# Text extract:
====================
Christmas Eve—quite late when I climb into Tim and Brittany’s car and the three of us drive to Salt Lake City to attend Midnight Mass in the Cathedral of the Madeleine. A dark and comfortably cold evening with a trace of snow still on the ground, we park a few blocks up the hill from the Madeleine and enjoyed our walk down to South Temple. We stand in line about half way up the western steps. I have not attended Midnight Mass since the Christmas we lost Benjamin and I went with Barb and Ben’s brother Mike to Saint Joseph’s in Ogden.

This evening, those who wait for the doors to open are bathed in a moist, wax-yellow light from above the cathedral doors and the lamp poles as well. The confused, indistinct shadows cast by the barren branches of trees are magnified on the walls of the surrounding buildings as on the Cathedral. This gathering is mostly young people with an indistinct spirituality, uncertain as to how it should express itself, shifting slowly in the cold. One young man swears in what seems to be a customary effort to impress the chicks, but shrinks back into himself when a young lady glances his way, raises an eyebrow and says nothing. Her rebuke, however, is without lasting power and—as a forgiven man—he is soon smiling again.
====================
# Work instructions:
- 1) Summarize the Christmas Eve account in two sentences.
- 2) Retype the part of the Christmas Eve account that opens with the words containing "This evening, those" and closes with "soon smiling again.".
====================
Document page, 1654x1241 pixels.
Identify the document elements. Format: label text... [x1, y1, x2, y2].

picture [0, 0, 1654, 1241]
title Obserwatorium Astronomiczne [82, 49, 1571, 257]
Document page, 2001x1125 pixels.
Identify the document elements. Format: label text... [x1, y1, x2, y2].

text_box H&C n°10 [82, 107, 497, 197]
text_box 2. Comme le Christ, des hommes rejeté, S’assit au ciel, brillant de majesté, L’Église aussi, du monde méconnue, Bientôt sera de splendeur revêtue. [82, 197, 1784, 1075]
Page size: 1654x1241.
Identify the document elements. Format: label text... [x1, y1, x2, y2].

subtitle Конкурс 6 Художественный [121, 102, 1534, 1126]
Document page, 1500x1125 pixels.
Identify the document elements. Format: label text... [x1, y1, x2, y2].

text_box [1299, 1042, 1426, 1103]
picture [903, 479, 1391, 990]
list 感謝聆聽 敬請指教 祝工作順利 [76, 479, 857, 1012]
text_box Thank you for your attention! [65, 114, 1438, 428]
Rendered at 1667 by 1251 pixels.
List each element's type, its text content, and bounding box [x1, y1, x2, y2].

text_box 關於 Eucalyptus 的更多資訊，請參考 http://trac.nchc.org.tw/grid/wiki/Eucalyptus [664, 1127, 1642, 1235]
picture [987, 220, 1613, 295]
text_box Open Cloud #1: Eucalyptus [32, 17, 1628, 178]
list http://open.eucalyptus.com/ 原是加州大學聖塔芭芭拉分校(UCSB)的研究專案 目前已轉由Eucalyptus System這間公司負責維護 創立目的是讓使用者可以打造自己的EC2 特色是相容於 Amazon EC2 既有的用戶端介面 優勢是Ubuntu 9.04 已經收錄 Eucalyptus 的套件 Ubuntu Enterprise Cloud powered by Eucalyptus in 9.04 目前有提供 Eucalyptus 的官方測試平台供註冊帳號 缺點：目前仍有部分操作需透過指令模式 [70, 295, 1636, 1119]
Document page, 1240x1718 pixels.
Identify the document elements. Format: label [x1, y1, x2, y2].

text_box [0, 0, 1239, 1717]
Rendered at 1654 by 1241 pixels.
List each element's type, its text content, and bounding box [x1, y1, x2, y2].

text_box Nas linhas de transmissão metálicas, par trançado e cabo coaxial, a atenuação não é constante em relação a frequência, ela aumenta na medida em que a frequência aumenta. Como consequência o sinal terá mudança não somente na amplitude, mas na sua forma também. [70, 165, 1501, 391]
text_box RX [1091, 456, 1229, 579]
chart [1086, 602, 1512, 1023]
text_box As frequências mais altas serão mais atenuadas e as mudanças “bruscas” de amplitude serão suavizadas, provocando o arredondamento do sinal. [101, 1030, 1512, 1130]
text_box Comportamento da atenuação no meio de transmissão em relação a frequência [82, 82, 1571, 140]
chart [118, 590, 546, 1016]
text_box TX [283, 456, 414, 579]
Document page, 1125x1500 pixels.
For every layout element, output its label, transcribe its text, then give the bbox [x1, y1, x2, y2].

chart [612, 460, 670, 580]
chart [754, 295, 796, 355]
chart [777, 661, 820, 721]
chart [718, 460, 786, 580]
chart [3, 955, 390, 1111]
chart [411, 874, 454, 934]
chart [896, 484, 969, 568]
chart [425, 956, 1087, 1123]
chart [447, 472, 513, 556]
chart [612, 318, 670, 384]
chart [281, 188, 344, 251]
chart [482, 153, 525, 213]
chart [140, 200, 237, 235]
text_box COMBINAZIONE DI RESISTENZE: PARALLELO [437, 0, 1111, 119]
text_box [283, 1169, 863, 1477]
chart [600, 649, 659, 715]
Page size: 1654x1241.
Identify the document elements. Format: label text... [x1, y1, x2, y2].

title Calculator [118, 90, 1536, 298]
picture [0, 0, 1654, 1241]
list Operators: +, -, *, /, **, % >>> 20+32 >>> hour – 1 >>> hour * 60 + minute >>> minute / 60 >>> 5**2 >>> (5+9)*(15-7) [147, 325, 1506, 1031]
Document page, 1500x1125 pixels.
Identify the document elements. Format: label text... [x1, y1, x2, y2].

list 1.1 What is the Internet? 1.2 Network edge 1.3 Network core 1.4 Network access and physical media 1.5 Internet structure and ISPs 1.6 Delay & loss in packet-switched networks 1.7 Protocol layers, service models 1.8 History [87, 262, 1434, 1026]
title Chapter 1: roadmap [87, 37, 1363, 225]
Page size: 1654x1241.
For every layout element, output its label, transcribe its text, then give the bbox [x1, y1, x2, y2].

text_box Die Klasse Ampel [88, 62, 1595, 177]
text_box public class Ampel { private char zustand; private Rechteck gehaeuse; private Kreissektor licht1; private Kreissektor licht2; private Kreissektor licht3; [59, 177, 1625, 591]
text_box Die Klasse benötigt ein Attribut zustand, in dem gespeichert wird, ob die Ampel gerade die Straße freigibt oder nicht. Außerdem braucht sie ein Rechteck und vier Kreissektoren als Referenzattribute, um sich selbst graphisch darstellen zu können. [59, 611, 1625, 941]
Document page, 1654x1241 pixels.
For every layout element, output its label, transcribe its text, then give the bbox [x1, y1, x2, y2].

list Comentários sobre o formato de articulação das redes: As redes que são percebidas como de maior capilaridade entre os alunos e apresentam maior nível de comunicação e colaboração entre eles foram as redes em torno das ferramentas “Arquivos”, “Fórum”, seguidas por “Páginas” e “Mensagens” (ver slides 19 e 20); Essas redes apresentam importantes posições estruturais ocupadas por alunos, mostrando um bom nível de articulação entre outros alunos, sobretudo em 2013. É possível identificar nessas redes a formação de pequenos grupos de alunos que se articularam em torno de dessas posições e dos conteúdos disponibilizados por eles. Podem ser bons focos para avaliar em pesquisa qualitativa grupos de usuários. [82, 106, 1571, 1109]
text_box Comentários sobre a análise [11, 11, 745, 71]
====================
# Answers for this exercise:
- 1) On Christmas Eve, the writer rides with Tim and Brittany to Salt Lake City for Midnight Mass at the Cathedral of the Madeleine, the writer's first since the Christmas they lost Benjamin. While waiting on the western steps in yellow light, the mostly young crowd shifts in the cold, and a young man who swears is silently rebuked by a young lady but soon smiles again.

- 2)
This evening, those who wait for the doors to open are bathed in a moist, wax-yellow light from above the cathedral doors and the lamp poles as well. The confused, indistinct shadows cast by the barren branches of trees are magnified on the walls of the surrounding buildings as on the Cathedral. This gathering is mostly young people with an indistinct spirituality, uncertain as to how it should express itself, shifting slowly in the cold. One young man swears in what seems to be a customary effort to impress the chicks, but shrinks back into himself when a young lady glances his way, raises an eyebrow and says nothing. Her rebuke, however, is without lasting power and—as a forgiven man—he is soon smiling again.